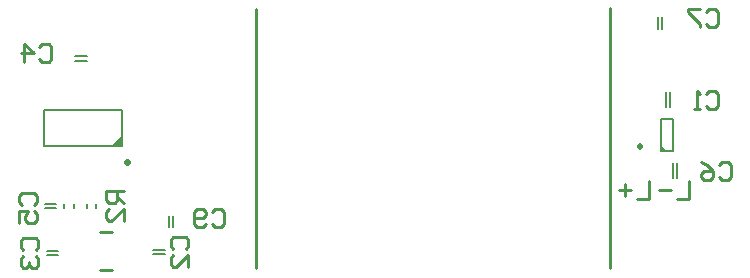
<source format=gbo>
G04 Layer_Color=32896*
%FSLAX42Y42*%
%MOMM*%
G71*
G01*
G75*
%ADD15C,0.50*%
%ADD29C,0.25*%
%ADD30C,0.13*%
%ADD47C,0.60*%
G36*
X6235Y1185D02*
X6179D01*
Y1241D01*
X6235Y1185D01*
D02*
G37*
G36*
X1620Y1225D02*
X1520D01*
X1620Y1325D01*
Y1225D01*
D02*
G37*
D15*
X6003Y1224D02*
X6003Y1225D01*
X6003Y1225D01*
X6003Y1225D01*
X6003Y1224D01*
D29*
X1430Y505D02*
X1530D01*
X1430Y180D02*
X1530D01*
X2750Y200D02*
Y2390D01*
X5750Y200D02*
Y2400D01*
X2053Y358D02*
X2028Y384D01*
Y435D01*
X2053Y460D01*
X2155D01*
X2180Y435D01*
Y384D01*
X2155Y358D01*
X2180Y206D02*
Y308D01*
X2078Y206D01*
X2053D01*
X2028Y231D01*
Y282D01*
X2053Y308D01*
X783Y348D02*
X758Y374D01*
Y425D01*
X783Y450D01*
X885D01*
X910Y425D01*
Y374D01*
X885Y348D01*
X783Y298D02*
X758Y272D01*
Y221D01*
X783Y196D01*
X808D01*
X834Y221D01*
Y247D01*
Y221D01*
X859Y196D01*
X885D01*
X910Y221D01*
Y272D01*
X885Y298D01*
X918Y2067D02*
X944Y2092D01*
X995D01*
X1020Y2067D01*
Y1965D01*
X995Y1940D01*
X944D01*
X918Y1965D01*
X791Y1940D02*
Y2092D01*
X868Y2016D01*
X766D01*
X773Y728D02*
X748Y754D01*
Y805D01*
X773Y830D01*
X875D01*
X900Y805D01*
Y754D01*
X875Y728D01*
X748Y576D02*
Y678D01*
X824D01*
X798Y627D01*
Y601D01*
X824Y576D01*
X875D01*
X900Y601D01*
Y652D01*
X875Y678D01*
X6558Y2367D02*
X6584Y2392D01*
X6635D01*
X6660Y2367D01*
Y2265D01*
X6635Y2240D01*
X6584D01*
X6558Y2265D01*
X6508Y2392D02*
X6406D01*
Y2367D01*
X6508Y2265D01*
Y2240D01*
X6080Y932D02*
Y780D01*
X5978D01*
X5928Y856D02*
X5826D01*
X5877Y907D02*
Y805D01*
X6420Y932D02*
Y780D01*
X6318D01*
X6268Y856D02*
X6166D01*
X1630Y850D02*
X1478D01*
Y774D01*
X1503Y748D01*
X1554D01*
X1579Y774D01*
Y850D01*
Y799D02*
X1630Y748D01*
Y596D02*
Y698D01*
X1528Y596D01*
X1503D01*
X1478Y621D01*
Y672D01*
X1503Y698D01*
X6558Y1667D02*
X6584Y1692D01*
X6635D01*
X6660Y1667D01*
Y1565D01*
X6635Y1540D01*
X6584D01*
X6558Y1565D01*
X6508Y1540D02*
X6457D01*
X6482D01*
Y1692D01*
X6508Y1667D01*
X6668Y1067D02*
X6694Y1092D01*
X6745D01*
X6770Y1067D01*
Y965D01*
X6745Y940D01*
X6694D01*
X6668Y965D01*
X6516Y1092D02*
X6567Y1067D01*
X6618Y1016D01*
Y965D01*
X6592Y940D01*
X6541D01*
X6516Y965D01*
Y991D01*
X6541Y1016D01*
X6618D01*
X2378Y667D02*
X2404Y692D01*
X2455D01*
X2480Y667D01*
Y565D01*
X2455Y540D01*
X2404D01*
X2378Y565D01*
X2328D02*
X2302Y540D01*
X2251D01*
X2226Y565D01*
Y667D01*
X2251Y692D01*
X2302D01*
X2328Y667D01*
Y642D01*
X2302Y616D01*
X2226D01*
D30*
X6179Y1455D02*
X6281D01*
Y1185D02*
Y1455D01*
X6179D02*
X6179Y1185D01*
X6281D01*
X1620Y1225D02*
Y1535D01*
X960Y1225D02*
X1620D01*
X960Y1535D02*
X1620D01*
X960Y1225D02*
Y1535D01*
X6152Y2222D02*
Y2318D01*
X6188Y2222D02*
Y2318D01*
X6285Y955D02*
Y1085D01*
X6315Y955D02*
Y1085D01*
X6255Y1555D02*
Y1685D01*
X6225Y1555D02*
Y1685D01*
X982Y302D02*
X1078D01*
X982Y338D02*
X1078D01*
X1882Y348D02*
X1978D01*
X1882Y312D02*
X1978D01*
X1319Y705D02*
Y735D01*
X1401Y705D02*
Y735D01*
X962Y702D02*
X1058D01*
X962Y738D02*
X1058D01*
X1129Y705D02*
Y735D01*
X1211Y705D02*
Y735D01*
X1222Y1952D02*
X1318D01*
X1222Y1988D02*
X1318D01*
X2012Y542D02*
Y638D01*
X2048Y542D02*
Y638D01*
D47*
X1661Y1095D02*
X1660Y1095D01*
X1660Y1095D01*
X1660Y1096D01*
X1661Y1095D01*
M02*

</source>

WORK TO COMPLETE> The lines to extract from the data above begin with the line containing "G04 Layer_Color=32896*" and end with the line containing "X2053Y460D01*". Extract them exactly, including both.

FINISHED TASK>
G04 Layer_Color=32896*
%FSLAX42Y42*%
%MOMM*%
G71*
G01*
G75*
%ADD15C,0.50*%
%ADD29C,0.25*%
%ADD30C,0.13*%
%ADD47C,0.60*%
G36*
X6235Y1185D02*
X6179D01*
Y1241D01*
X6235Y1185D01*
D02*
G37*
G36*
X1620Y1225D02*
X1520D01*
X1620Y1325D01*
Y1225D01*
D02*
G37*
D15*
X6003Y1224D02*
X6003Y1225D01*
X6003Y1225D01*
X6003Y1225D01*
X6003Y1224D01*
D29*
X1430Y505D02*
X1530D01*
X1430Y180D02*
X1530D01*
X2750Y200D02*
Y2390D01*
X5750Y200D02*
Y2400D01*
X2053Y358D02*
X2028Y384D01*
Y435D01*
X2053Y460D01*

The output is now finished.